DATA SUPPLIED: Begin
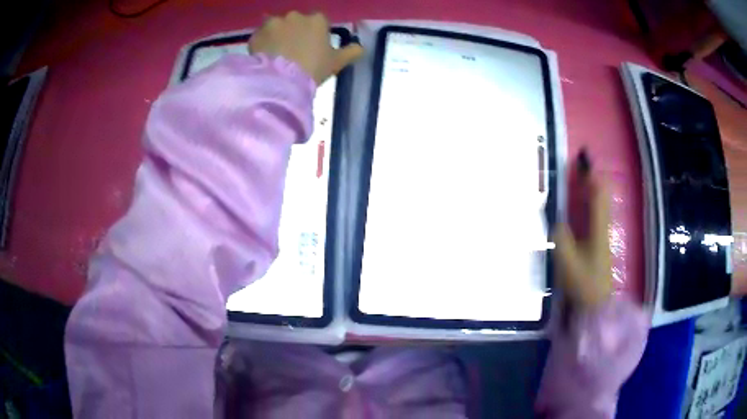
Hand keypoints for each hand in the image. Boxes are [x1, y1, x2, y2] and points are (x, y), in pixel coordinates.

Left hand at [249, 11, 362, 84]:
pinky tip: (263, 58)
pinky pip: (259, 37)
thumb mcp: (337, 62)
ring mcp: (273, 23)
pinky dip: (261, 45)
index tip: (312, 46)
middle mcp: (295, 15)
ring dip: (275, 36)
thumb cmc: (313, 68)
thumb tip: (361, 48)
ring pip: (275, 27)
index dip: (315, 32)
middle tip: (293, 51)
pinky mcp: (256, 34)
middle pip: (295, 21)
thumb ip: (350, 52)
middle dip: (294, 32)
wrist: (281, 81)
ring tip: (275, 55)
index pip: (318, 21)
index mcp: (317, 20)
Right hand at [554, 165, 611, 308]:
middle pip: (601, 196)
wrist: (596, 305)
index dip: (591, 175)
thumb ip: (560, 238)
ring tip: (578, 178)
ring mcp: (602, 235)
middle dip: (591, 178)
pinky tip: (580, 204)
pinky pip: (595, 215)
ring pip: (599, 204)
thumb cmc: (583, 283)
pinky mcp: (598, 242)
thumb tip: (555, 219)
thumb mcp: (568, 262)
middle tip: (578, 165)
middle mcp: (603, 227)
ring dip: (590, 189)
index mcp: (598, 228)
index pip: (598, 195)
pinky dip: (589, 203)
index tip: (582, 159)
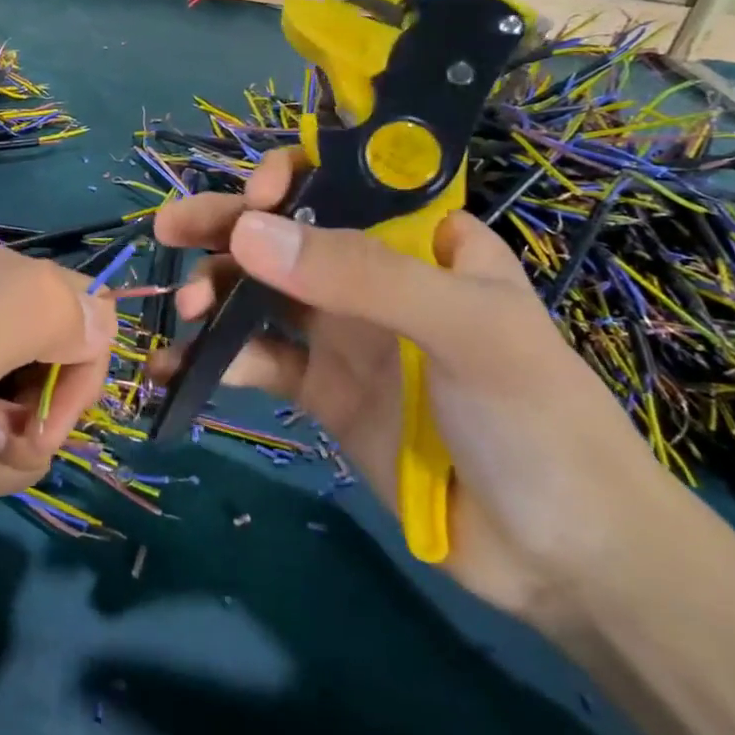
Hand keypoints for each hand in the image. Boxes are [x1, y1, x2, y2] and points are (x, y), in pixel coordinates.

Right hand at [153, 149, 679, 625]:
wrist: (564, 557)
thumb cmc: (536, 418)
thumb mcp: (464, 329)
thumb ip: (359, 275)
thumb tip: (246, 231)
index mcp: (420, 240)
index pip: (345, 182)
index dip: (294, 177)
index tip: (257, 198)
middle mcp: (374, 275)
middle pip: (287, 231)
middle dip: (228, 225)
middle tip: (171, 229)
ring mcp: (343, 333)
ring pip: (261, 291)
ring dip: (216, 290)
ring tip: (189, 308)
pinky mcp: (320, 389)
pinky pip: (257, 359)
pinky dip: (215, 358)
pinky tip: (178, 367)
DATA SUPPLIED: End
_WHAT THE TASK REQUIRES_: Repeat the records above word for word, apart from the pictures.

_SOLUTION_:
Hand keypoints for each hand in the image. Boxes are [x1, y1, x2, y2] and points are (x, y), in pixel coordinates.

Left hand at [249, 11, 362, 84]:
pinky tip: (263, 58)
pinky pip: (259, 37)
thumb mcp: (337, 62)
ring mcp: (273, 23)
pinky dip: (261, 45)
index tip: (312, 46)
middle mcp: (295, 15)
ring dip: (275, 36)
thumb cmc: (313, 68)
thumb tip: (361, 48)
ring pip: (275, 27)
index dip: (315, 32)
middle tip: (293, 51)
pinky mcp: (256, 34)
middle pip: (295, 21)
thumb ip: (350, 52)
middle dip: (294, 32)
wrist: (281, 81)
ring tip: (275, 55)
index pip: (318, 21)
index mcp: (317, 20)
Right hand at [554, 165, 611, 308]:
middle pip: (601, 196)
wrist: (596, 305)
index dip: (591, 175)
thumb ip: (560, 238)
ring tip: (578, 178)
ring mcp: (602, 235)
middle dip: (591, 178)
pinky tip: (580, 204)
pinky pip: (595, 215)
ring pip: (599, 204)
thumb cmc: (583, 283)
pinky mcp: (598, 242)
thumb tip: (555, 219)
thumb mcp: (568, 262)
middle tip: (578, 165)
middle mcp: (603, 227)
ring dip: (590, 189)
index mcp: (598, 228)
index pip: (598, 195)
pinky dip: (589, 203)
index tip: (582, 159)
Hand keypoints for each hand in the image. Boxes are [x1, y1, x2, y2] and points are (x, y), in pixel coordinates.

Right hand at [153, 149, 679, 625]:
wrist: (564, 557)
thumb cmc: (536, 418)
thumb mcp: (464, 329)
thumb ip: (359, 275)
thumb tip: (246, 231)
index mcp: (420, 240)
index pip: (345, 182)
index dip: (294, 177)
index tip: (257, 198)
middle mcp: (374, 275)
middle pip: (287, 231)
middle dip: (228, 225)
middle tip: (171, 229)
ring mcp: (343, 333)
ring pip: (261, 291)
ring dip: (216, 290)
ring tip: (189, 308)
pinky mcp: (320, 389)
pinky pip: (257, 359)
pinky dip: (215, 358)
pinky tip: (178, 367)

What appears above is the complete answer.